Desde "Mozart e Salieri", ópera de Nikolái Rimski-Korsakov, estreada em 1898, se afirmava que Antônio Salieri havia envenenado a seu colega Wolfgang Amadeus Mozart corroído pela inveja que lhe causava o grandioso talento. O dramaturgo inglês Peter Shaffer aprofundo a história dessa rivalidade malsã entre dois músicos da era barroca com sua obra "Amadeus", adaptada ao cinema logo depois por Milos Forman. Segundo a apaixonante, mas não de todo fiável, versão de Shaffer, Salieri foi compositor que conquistou êxito, mas tinha um talento menor que o de Mozart. Por isso dedicou-se a sabotar a carreira de seu rival na corte vienense e acabou assassinando-o. Mas há evidências históricas de que Salieri nada teve a ver com a morte de Mozart e sim que foi seu amigo, mentor e colaborador apesar de alguns desencontros pontuais.

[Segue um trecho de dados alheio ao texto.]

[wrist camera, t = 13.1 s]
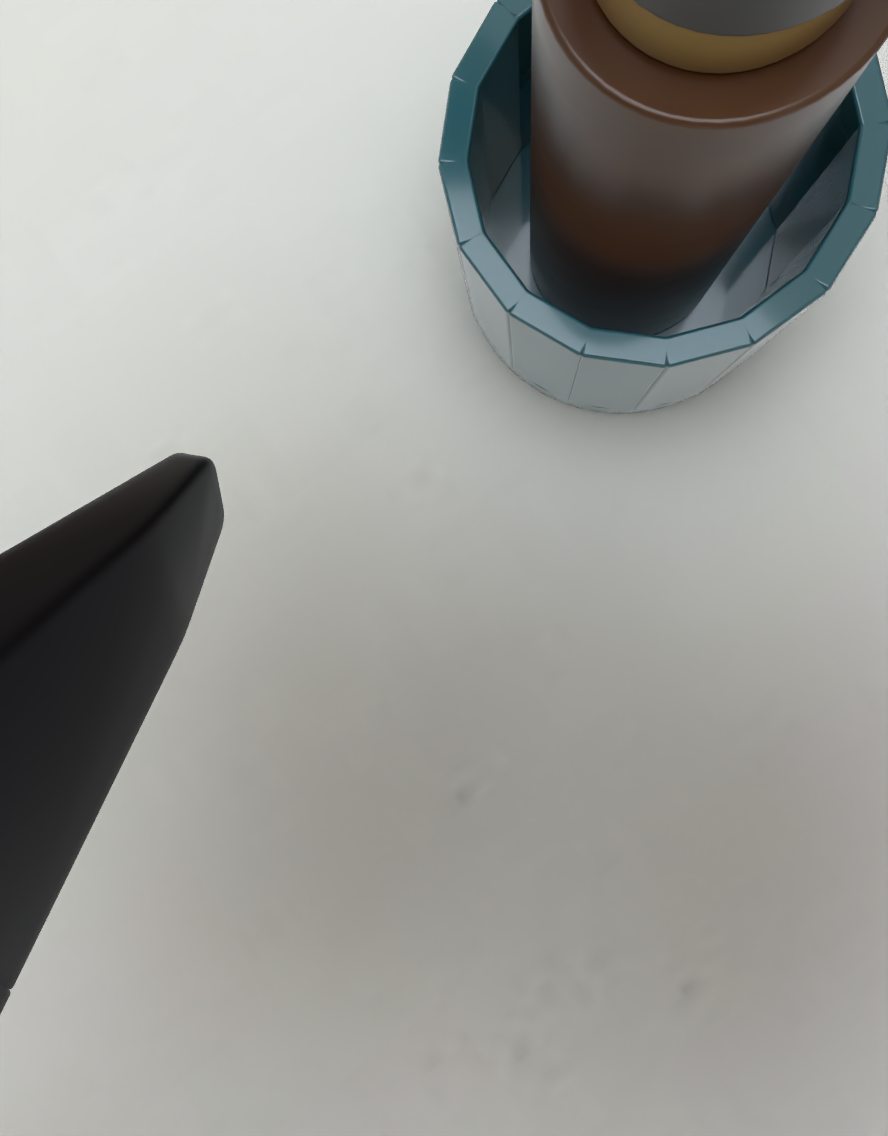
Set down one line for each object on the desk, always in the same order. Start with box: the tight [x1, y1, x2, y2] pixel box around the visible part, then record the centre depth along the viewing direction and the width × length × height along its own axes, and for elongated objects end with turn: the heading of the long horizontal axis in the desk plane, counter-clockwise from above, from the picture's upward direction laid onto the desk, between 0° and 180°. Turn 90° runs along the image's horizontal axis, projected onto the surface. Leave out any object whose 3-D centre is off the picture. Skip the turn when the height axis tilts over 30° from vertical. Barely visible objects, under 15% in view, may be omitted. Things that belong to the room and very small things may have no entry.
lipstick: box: [530, 0, 888, 335], centre depth 11 cm, size 4×4×12 cm
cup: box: [438, 0, 888, 413], centre depth 16 cm, size 7×7×5 cm
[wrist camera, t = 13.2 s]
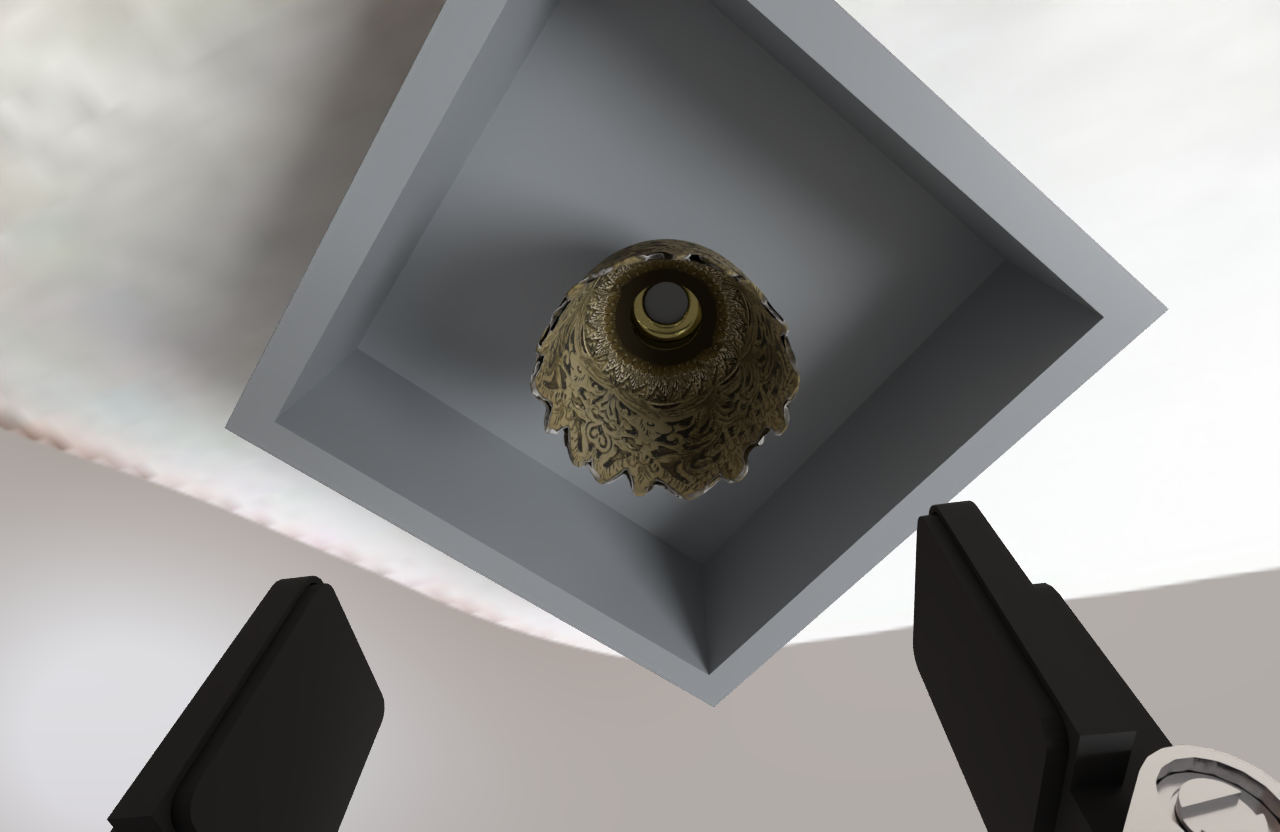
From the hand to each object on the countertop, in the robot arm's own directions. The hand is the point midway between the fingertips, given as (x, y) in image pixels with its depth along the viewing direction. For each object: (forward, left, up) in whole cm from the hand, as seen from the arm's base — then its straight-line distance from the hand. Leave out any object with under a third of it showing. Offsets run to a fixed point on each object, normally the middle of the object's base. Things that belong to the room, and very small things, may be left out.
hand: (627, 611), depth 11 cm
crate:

Pierre Curie eclipsado por sua esposa Marie Curie.
O nome de Pierre Curie é uma instituição no campo das pesquisas. Mas o de sua esposa, Marie, o supera. Os fatos: juntos ganharam o Prêmio Nobel de Física de 1903 por suas investigações acerca da radioatividade, mas ela voltou a ganhar outro Nobel, dessa vez em Química, em 1911. Não só é a única mulher que ganhou dois Nobel, é também a única pessoa que o fez em duas categorias diferentes.
Niels Bohr eclipsado por Albert Einstein.
O dinamarquês Niels Bohr não foi capaz de nocautear Albert Einstein no grande combate intelectual do século XX. E Bohr golpeava com a contundência e o rigor da mecânica quântica. Einstein resistiu durante década - até meados dos anos 1930 - a algumas das conclusões dessa que era então uma novíssima e prometedora disciplina científica. E o fez aplicando a intuição e o pensamento lateral, duas armas semelhantes que usava Muhammad Ali. O físico alemão chegou a estar contra as cordas, como ocorreu na célebre Conferência de Solvay, de 1927, mas o sensato e equânime Bohr acabou reconhecendo que a luta que propunha Einstein era um poderoso estímulo. O fazia pensar mais e melhor, em ultima instância, propunha novos problemas e chegava a melhores conclusões. A perspectiva atual é de que Bohr estava certo em grande parte das questões que foram objeto de debates entre eles. Mas isso não impede que Bohr siga sendo uma figura relativamente obscura - apesar do que a série "The Big Bang Theory" fez para popularizá-lo - e, que, do outro lado, consideremos Einstein uma personalidade chave do século XX e um dos maiores gênios da ciência.